Communal thermometers blamed for deadly Japanese fungus outbreak in NHS hospitals

23-Apr-2018 Intellasia | The Telegraph | 6:00 AM Print This Post

Sharing equipment in hospitals could be spreading deadly superbugs, experts have concluded, after finding most patients carrying a Japanese fungal infection had been treated with the same thermometers.

Last August, Public Health England (PHE) warned that the drug-resistant fungus had spread to at least 55 hospitals across Britain, infecting more than 200 patients.

At the time a lack of nursing staff was blamed for the outbreaks, with NHS trusts ordered to carry out deep cleans to avoid further spread.

But new research by the University of Oxford has found that in at least one outbreak, armpit thermometers had been used in 57 out of the 66 infected patients. (86 per cent)

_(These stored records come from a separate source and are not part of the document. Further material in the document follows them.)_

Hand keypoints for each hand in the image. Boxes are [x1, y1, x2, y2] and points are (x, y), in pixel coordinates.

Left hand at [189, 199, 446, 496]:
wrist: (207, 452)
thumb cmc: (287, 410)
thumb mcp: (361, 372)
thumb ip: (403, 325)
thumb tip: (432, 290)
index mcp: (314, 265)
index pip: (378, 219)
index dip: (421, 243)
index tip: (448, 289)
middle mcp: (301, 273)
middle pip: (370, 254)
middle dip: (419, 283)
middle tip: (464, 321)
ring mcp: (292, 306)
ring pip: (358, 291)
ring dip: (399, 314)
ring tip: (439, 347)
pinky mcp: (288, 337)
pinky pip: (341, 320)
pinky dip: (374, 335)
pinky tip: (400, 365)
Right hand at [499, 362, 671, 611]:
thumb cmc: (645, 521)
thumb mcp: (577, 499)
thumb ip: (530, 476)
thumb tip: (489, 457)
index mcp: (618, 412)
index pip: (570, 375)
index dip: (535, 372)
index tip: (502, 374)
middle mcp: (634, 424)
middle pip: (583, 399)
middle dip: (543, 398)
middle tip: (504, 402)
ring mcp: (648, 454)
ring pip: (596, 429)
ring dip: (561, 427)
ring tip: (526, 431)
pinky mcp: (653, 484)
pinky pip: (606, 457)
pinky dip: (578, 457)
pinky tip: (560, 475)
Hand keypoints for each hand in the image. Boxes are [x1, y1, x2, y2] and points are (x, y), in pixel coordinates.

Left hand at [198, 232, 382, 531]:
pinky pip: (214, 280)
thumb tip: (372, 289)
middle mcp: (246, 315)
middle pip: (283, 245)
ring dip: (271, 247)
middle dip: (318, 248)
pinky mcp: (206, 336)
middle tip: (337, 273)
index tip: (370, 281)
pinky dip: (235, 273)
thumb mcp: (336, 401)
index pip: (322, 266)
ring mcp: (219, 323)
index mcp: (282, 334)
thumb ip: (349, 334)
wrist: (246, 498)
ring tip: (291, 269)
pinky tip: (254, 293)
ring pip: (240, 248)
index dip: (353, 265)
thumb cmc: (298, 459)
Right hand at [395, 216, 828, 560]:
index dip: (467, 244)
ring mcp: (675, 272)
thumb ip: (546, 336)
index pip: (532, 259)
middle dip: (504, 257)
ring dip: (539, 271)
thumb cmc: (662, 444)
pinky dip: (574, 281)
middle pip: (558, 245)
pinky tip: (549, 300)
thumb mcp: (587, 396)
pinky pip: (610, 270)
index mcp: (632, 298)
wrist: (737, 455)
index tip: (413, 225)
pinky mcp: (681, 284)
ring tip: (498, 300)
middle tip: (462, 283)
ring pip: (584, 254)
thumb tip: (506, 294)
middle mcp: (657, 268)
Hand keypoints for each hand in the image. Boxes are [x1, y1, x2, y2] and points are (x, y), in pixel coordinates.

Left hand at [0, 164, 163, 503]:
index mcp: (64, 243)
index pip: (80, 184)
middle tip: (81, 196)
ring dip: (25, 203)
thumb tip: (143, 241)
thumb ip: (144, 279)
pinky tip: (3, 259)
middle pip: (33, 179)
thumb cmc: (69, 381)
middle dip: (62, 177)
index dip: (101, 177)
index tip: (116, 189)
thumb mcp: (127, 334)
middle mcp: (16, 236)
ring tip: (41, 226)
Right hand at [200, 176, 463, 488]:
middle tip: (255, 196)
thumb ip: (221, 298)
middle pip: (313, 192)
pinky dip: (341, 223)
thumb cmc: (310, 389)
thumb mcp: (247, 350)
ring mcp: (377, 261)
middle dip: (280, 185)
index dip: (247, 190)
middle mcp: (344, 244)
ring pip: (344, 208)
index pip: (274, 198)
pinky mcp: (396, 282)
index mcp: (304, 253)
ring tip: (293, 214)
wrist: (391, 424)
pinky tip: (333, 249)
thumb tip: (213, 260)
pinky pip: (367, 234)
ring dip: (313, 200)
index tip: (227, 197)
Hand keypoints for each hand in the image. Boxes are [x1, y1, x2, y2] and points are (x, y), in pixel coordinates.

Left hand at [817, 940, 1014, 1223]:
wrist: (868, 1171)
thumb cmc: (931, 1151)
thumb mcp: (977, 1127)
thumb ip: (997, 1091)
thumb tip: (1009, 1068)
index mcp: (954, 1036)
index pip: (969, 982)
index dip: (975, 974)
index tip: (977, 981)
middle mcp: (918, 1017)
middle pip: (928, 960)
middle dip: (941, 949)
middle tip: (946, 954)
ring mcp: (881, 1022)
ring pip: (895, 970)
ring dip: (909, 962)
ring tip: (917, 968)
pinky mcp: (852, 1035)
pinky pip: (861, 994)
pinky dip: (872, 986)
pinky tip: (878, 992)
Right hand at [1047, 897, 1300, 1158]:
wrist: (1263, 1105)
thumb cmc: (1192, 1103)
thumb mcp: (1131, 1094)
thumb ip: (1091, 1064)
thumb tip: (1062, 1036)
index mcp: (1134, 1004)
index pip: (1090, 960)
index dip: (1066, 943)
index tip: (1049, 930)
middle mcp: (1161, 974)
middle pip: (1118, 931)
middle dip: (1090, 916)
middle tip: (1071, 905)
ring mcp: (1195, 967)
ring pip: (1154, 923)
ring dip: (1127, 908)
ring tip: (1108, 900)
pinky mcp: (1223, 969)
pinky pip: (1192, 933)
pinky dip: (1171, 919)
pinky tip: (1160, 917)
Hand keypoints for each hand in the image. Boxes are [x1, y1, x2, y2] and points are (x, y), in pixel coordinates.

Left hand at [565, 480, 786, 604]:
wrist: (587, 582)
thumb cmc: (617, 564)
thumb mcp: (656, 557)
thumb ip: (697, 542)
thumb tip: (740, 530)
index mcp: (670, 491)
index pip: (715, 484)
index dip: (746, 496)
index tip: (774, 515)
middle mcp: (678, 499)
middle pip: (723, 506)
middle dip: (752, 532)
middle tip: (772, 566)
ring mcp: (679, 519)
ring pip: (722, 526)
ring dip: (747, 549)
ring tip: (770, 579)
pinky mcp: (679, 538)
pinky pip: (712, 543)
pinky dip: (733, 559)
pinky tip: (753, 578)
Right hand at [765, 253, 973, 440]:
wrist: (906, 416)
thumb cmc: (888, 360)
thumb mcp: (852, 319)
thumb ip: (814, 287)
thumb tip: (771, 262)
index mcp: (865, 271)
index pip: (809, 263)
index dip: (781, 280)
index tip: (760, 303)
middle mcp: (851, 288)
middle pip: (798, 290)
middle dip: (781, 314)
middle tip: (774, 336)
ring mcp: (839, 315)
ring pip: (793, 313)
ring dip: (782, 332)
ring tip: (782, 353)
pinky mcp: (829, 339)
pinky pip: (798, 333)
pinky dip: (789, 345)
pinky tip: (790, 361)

Dr David Eyre from the Nuffield Department of Medicine at the University of Oxford said: “Despite a bundle of infection control interventions, the outbreak was only controlled following removal of the temperature probes.”

“This reinforces the need to carefully investigate the environment, and in particular multi-use patient equipment, in any unexplained healthcare-associated outbreak.”

The fungus, called Candida auris (C.auris), was first identified in Japan in 2009, in the ear canal of a 70-year-old woman. Since then it has spread rapidly around the globe, emerging in at least five continents, with the first UK case detected in 2013.

Experts are alarmed by the rapid, which has been likened to a ‘superbug’- because it has already proved resistant to the main three classes of drug treatment.

Healthy patients can usually fend off the fungus, but those with compromised immune systems can develop a bloodstream infection, which can prove fatal, or cause major disabilities such as hearing loss.

For the new study, researchers analysed 70 patients admitted to Oxford University Hospitals Neurosciences Intensive Care Unit (NICU), who carried C.auris and found 66 had not had the infection when they entered the unit.

Seven patients developed invasive infections, but none died directly as a result of a C. auris infection.

Researchers discovered the fungus on the surface of the temperature probes and after cross referencing it with the patient samples found it was the same genetic strain.

The researchers also found that the fungus tested was resistant to common treatment and survived despite rigorous hygiene in the ward.

In the most recent outbreaks, The Royal Brompton Hospital and Harefield NHS Foundation Trust in London were among the worst affected, leading to the closure of its intensive care unit for two weeks.

High numbers of cases have also been seen at Kings College Hospital Foundation trust.

Global studies have found six in ten of those infected with the fungus die – though it has not been shown whether the infection has caused the deaths.

Hospitals and nursing homes have now been ordered to isolate any affected patients, and to carry out deep cleans of infected areas

A spokesman for Public Health England said: “These findings are specific to one hospital, but they do highlight that hospitals who see a potential outbreak need to look at every possible thing in the ward.”